ACTIVITY →
Answer these from the article about the visually impaired boy's writing win:
(a) Which organization ran the writing competition?
(b) What condition does Joel have?
(c) Where is he due to receive his award and prize money?

PAGE EXTRACT →
━━━━

Visually impaired SA boy beats

(Photo by: BSIP/UIG via Getty Images)

Visually impaired SA boy beats odds to win writing competition

Cape Town – A 12-year-old boy from Kuils River who has spent his life in and out of hospitals has beaten the odds to win an international writing competition that will see him going on his first overseas trip.

Visually impaired SA boy beats

(Photo by: BSIP/UIG via Getty Images)

Joel Greek’s 500-word essay on the topic of ‘Share Peace’ was picked over entries from children in about 100 other countries.The event was organised by Lions Clubs International, a charitable organisation that focuses on working with visually impaired people.“It is unbelievable. It means so much for the school and the pupils. We didn’t expect it,” said Barbara Davis from Joel’s school, the Athlone School for the Blind.

Joel is only the second South African to win the prize.

The bright and history-loving boy, who is blind in one eye, wrote his piece in just one day, his mother said.

Joel has optic glaucoma, a degenerative condition that was a result of a brain tumour when he was just 6 months old and saw him go for chemotherapy.

Doctors didn’t think he would make it past the age of 1.

He beat the odds but has still had to live with tumours all of his young life. Just last year, around the time when he had to submit his entry to the competition, he had been hospitalised for a few days because doctors discovered another tumour.

“It is difficult, but we are Christians,” Joel’s mother, Inge Greek, told News24.

“It is a privilege to be his mother. He has achieved way more than I ever expected!”

Greek said she was just 21 when Joel was born and later diagnosed, and had to put aside “all dreams for myself”.

The Kuils River mother had high praise for Joel’s medical team at Tygerberg Hospital, saying that if they had not diagnosed him when he was a baby, he might very well not be alive today.

Though it’s been tough for Greek, who has raised her son on her own, as his father is based in another province, she said it’s been completely worth it.

“He wants to become a historian. He knows about Anne Frank, Mandela, Helen Keller…” Greek says excitedly. Sometimes Joel stays up late into the night watching videos online about historical figures.

Joel and his mother will hopefully be travelling to New York next Wednesday, March 9. It’ll be a close call for the two as he hasn’t yet received his passport from the Department of Home Affairs, which he needs in order to apply for his visa.

Three days later, Joel is due to receive his award and prize money of $5 000 (more than R75 000) at the United Nations headquarters.

The trip will also be his mother’s first one overseas.

“If it weren’t for him, I wouldn’t be going!

“I always told him he would change the world,” she said.

━━━━

EXCERPTED RECORDS →
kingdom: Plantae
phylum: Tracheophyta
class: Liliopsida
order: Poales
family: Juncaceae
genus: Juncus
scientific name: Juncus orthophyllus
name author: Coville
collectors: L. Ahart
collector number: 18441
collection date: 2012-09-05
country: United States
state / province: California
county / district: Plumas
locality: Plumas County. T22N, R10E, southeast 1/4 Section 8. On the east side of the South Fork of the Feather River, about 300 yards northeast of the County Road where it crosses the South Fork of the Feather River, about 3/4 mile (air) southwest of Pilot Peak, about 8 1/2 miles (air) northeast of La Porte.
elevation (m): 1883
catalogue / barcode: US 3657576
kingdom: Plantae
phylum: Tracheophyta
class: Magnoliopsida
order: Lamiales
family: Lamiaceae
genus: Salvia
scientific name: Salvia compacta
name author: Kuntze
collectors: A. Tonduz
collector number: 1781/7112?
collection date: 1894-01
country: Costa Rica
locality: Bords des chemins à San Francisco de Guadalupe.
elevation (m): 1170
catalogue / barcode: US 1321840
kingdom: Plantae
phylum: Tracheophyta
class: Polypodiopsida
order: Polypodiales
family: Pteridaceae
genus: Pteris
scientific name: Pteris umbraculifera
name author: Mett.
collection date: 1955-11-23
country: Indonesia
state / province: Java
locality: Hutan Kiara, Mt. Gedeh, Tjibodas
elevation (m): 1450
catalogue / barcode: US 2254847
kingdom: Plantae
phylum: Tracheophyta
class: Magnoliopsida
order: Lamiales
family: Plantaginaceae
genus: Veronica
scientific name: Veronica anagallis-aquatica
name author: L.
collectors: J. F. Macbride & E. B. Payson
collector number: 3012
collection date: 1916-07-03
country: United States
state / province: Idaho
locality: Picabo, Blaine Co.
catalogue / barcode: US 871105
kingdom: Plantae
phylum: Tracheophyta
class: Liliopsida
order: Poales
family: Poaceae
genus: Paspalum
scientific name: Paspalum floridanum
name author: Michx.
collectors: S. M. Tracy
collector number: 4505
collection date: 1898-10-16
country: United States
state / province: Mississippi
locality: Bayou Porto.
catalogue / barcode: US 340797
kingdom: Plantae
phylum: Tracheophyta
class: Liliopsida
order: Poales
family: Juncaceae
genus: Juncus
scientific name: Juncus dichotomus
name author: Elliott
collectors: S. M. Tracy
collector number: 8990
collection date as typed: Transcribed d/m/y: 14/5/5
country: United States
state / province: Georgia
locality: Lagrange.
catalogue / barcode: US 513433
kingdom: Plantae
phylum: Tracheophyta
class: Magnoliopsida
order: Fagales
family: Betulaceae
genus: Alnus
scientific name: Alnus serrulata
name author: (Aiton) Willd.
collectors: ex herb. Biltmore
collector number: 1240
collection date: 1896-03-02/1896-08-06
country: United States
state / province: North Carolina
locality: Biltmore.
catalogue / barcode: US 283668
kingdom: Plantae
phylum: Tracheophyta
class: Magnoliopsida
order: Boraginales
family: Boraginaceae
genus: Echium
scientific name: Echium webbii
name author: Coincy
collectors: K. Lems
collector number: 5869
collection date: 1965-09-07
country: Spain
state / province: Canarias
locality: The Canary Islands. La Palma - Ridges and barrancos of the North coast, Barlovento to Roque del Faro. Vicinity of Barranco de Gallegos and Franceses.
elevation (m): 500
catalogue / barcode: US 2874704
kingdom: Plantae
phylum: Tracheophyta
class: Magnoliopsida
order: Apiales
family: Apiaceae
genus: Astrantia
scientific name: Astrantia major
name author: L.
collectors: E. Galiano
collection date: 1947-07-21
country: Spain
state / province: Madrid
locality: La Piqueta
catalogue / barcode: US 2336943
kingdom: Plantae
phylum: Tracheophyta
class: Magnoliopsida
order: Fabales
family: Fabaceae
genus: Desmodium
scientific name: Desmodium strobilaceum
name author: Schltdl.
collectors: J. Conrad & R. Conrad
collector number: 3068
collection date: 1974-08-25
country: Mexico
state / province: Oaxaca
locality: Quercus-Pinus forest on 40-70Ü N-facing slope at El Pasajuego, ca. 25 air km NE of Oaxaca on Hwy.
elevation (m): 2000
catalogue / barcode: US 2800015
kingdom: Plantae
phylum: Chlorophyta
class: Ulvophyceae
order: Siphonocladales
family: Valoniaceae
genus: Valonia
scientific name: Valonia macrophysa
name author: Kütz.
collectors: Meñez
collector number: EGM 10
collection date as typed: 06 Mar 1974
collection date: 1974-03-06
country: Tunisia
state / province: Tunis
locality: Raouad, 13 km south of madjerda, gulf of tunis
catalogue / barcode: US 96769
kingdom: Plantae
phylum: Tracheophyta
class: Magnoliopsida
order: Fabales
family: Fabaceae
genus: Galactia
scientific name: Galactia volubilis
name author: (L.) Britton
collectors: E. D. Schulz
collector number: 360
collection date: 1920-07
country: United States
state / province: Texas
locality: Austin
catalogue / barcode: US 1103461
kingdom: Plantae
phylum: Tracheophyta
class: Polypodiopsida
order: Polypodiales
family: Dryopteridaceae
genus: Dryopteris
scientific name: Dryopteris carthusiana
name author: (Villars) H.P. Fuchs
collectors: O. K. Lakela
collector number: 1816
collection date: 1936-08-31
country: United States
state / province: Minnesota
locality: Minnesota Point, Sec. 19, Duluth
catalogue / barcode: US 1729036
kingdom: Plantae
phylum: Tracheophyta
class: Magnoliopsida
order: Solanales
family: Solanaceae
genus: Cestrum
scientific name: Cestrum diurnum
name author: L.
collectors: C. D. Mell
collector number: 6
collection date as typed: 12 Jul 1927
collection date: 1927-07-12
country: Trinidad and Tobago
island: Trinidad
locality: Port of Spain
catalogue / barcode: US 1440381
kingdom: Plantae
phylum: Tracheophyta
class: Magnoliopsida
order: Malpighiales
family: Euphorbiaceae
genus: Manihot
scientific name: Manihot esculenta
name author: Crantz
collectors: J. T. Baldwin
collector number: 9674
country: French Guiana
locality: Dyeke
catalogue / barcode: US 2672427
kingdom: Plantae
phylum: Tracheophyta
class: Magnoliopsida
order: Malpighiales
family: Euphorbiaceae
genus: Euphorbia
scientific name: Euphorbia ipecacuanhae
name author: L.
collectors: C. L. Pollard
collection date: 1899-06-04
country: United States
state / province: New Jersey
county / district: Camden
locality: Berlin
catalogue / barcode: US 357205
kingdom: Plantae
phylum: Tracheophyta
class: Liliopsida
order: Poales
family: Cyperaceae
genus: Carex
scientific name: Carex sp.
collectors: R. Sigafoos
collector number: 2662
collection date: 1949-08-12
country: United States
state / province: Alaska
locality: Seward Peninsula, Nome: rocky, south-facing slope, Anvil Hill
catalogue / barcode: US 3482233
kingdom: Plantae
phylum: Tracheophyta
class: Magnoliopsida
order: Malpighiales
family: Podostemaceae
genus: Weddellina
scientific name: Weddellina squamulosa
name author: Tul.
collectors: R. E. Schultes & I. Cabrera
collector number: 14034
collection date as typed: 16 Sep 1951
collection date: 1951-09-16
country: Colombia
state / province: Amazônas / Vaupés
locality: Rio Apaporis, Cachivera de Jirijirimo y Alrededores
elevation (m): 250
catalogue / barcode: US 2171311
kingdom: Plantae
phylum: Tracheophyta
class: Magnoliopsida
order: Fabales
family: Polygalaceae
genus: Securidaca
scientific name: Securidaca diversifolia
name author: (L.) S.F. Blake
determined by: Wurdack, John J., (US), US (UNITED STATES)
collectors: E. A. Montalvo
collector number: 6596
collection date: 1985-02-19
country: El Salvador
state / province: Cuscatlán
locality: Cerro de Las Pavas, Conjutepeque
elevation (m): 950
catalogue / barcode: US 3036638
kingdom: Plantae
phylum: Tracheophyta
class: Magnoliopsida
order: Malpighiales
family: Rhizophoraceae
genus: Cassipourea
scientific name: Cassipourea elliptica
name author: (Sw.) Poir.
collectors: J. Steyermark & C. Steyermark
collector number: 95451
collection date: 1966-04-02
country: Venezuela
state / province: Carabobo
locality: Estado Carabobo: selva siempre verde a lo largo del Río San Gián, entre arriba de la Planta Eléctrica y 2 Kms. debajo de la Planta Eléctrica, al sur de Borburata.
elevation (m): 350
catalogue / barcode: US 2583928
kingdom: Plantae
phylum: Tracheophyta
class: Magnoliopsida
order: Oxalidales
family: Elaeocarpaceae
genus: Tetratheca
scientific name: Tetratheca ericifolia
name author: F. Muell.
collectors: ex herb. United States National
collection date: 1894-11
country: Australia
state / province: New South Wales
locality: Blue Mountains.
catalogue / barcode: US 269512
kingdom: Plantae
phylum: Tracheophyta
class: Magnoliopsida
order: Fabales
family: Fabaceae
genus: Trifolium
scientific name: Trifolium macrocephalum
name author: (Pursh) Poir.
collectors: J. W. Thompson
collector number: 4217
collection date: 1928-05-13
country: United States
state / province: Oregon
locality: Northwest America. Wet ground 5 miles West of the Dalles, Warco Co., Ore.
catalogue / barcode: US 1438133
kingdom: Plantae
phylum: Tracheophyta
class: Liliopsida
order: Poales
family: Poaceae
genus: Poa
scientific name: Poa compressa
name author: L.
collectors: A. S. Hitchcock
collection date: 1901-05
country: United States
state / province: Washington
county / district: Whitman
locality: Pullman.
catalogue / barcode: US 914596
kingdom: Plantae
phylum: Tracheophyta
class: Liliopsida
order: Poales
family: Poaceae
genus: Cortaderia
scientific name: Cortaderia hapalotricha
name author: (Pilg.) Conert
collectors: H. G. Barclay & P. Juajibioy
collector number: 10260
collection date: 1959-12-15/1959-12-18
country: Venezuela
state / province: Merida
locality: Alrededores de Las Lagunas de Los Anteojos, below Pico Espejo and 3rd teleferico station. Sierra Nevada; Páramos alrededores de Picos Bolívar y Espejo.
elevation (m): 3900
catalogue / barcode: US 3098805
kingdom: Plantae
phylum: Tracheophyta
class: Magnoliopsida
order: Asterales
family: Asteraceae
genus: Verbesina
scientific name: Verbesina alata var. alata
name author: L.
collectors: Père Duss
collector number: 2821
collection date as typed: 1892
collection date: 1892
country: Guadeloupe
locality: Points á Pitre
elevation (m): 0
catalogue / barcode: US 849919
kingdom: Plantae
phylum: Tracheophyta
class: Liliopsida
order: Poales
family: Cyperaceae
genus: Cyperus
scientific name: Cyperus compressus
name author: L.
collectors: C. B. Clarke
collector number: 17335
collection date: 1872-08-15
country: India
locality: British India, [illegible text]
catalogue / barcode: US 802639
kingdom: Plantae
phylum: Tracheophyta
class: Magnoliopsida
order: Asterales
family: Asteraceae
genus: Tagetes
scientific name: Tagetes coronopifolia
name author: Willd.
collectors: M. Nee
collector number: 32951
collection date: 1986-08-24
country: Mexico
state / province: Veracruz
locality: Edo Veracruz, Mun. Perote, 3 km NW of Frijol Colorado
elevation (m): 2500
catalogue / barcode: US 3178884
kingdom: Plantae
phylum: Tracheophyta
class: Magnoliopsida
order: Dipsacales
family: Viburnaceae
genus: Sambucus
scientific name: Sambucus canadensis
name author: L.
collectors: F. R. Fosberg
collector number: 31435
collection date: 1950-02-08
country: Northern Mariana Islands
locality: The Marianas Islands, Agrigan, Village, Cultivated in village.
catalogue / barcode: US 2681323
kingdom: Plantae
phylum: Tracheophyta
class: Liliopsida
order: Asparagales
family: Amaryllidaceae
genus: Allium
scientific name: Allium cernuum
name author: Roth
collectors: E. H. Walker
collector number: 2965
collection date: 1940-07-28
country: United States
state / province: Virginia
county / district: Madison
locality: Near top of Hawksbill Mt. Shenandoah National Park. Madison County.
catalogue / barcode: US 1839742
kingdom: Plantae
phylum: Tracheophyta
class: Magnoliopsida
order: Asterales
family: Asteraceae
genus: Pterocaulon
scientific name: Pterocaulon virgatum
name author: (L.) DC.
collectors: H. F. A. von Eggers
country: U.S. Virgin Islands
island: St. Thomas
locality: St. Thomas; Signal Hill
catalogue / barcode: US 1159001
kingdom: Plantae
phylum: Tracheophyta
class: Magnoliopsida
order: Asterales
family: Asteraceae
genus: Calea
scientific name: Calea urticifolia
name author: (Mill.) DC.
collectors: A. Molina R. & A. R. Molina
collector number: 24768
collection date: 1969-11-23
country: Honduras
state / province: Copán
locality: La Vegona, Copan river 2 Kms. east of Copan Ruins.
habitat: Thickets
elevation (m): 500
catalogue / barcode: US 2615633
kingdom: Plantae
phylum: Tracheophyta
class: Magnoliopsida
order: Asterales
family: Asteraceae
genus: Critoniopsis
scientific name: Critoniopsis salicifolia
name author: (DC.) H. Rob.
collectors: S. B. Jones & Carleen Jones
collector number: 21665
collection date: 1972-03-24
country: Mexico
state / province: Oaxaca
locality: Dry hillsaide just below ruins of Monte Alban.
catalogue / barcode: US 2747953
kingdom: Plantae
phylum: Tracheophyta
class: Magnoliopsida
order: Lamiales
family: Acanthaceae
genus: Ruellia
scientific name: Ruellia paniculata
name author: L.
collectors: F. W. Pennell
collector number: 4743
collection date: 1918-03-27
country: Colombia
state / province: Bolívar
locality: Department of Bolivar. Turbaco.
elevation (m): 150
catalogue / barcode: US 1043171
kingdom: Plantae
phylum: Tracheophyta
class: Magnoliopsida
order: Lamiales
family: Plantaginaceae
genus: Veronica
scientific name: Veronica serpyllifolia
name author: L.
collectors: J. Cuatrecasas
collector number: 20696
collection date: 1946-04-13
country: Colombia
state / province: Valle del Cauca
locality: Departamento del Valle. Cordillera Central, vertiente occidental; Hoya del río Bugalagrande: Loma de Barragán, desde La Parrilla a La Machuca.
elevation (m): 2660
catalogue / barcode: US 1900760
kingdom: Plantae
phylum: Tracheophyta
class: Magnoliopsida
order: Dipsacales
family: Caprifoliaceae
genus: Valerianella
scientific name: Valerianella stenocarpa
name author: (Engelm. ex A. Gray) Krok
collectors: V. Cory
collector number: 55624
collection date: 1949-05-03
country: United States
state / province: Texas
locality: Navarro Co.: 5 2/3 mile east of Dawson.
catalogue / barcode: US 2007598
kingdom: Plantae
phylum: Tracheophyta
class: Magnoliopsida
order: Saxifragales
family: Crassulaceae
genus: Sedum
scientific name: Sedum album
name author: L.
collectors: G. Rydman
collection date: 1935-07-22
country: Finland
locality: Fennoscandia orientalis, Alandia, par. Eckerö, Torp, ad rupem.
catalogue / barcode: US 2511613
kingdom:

━━━━

EXPECTED ANSWER →
(a) Lions Clubs International
(b) Optic glaucoma
(c) At the United Nations headquarters